▶ **Supplied passage**:
*** Block opens ***

FOR THOSE OF US who passed through high school in the firm belief of the future: we could have the best of our own "liberation," Radcliffe offered a particularly reassuring image of the man's and the woman's world. Mary Bunting continually stressed her image of the ideal Radcliffe girl: wife, mother, career.

Our minds formulated vague and happy pictures of warm homes with interesting tweed-jacketed or blue-jeaned husbands who "respected our minds," kiddies diligently manipulating creative playthings, and also, vaguer still, some fulfilling, creative "work."

But what's wrong with that? Since obviously one would have to be maladjusted to even suggest that such a goal would be undesirable, let me begin at least by describing how it is impossible, even for those Radcliffe women who are assumed to be of the economic elite and therefore able to employ more exploited women than themselves to do the unpleasant household chores.

One of the main problems is of course our own heads, as they have been formed by our entire social education before we ever reached Radcliffe-the role of women in our own families and high schools, those roles which we were taught we must act out in order to be a "good woman"- whatever else we were. ..

Whatever else we might be, we were told, we must remember that the true fulfillment of a woman is through a man, that what our husbands chose to do would be ultimately more important, that we would want to marry a man "more intelligent" than we were, and that even if we were more intelligent we should never let him know it for fear of being considered a "castrating female."

*** Block closes ***

▶ **Excerpted records**:
*** Block opens ***

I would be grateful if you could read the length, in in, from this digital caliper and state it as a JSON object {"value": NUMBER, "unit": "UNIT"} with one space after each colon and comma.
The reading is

*** Block closes ***
*** Block opens ***

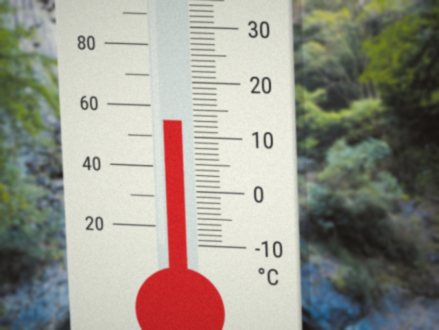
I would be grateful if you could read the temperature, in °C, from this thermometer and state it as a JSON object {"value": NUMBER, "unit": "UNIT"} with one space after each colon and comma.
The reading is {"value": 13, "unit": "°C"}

*** Block closes ***
*** Block opens ***

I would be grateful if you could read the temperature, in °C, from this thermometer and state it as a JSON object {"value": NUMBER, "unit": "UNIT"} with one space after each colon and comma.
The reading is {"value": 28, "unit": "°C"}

*** Block closes ***

▶ **Task to complete**:
Resume the essay about Radcliffe women and the wife-mother-career ideal, carrying on from its final sentence.

▶ **Exercise output**:
WE TRIED our best to be sexy and interesting, feminine and creative. Why then were the Harvard guys always the more creative musicians and writers, the more dynamic political leaders, while we had the obviously inferior merit of "getting better grades?" We, accepting even the humor of male-dominated Harvard society, laughed at the Radcliffe grindiness guarded a secret contempt for our sisters who were insecure enough to work hard, and strove to be part of male society.

Those of us, who without realizing it, were becoming female Uncle Toms, succeeded to varying degrees in becoming partly accepted as equals by some of the men we knew. We never asked why women were more grindly and less interesting-why we ourselves were less interesting than any number of men we knew.

I never realized the degree to which I held these attitudes until I left Radcliffe, and even more important, until a movement began among women which made me realize how closely my lot was bound up with theirs, with the most "privileged" and the most oppressed, and just what the Radcliffe image of the emancipated female had done to my mind.

THE IMPORTANT thing to realize from the outset, is that it is impossible to be inferior and equal at the same time: it is impossible to consider your role as a "good woman" to be that of tenderly supporting whatever male you happen to be with in whatever he wants to do, and at the same time make plans for your own creative existence.

Ultimately the feeling of temporariness included by the knowledge that you will undoubtedly live where your man wants to live, that your work will of course be interrupted by children, etc., means that women often have great difficulty applying themselves to a long term task or occupation, and tend to restlessly take up occupations and leave them, developing what some psychologists have recently dubbed "the will to fail."

That is women observed in a wide variety of occupations performed significantly less well where men were present than in situations where there were all women. Why? The fear of being a "castrating female"?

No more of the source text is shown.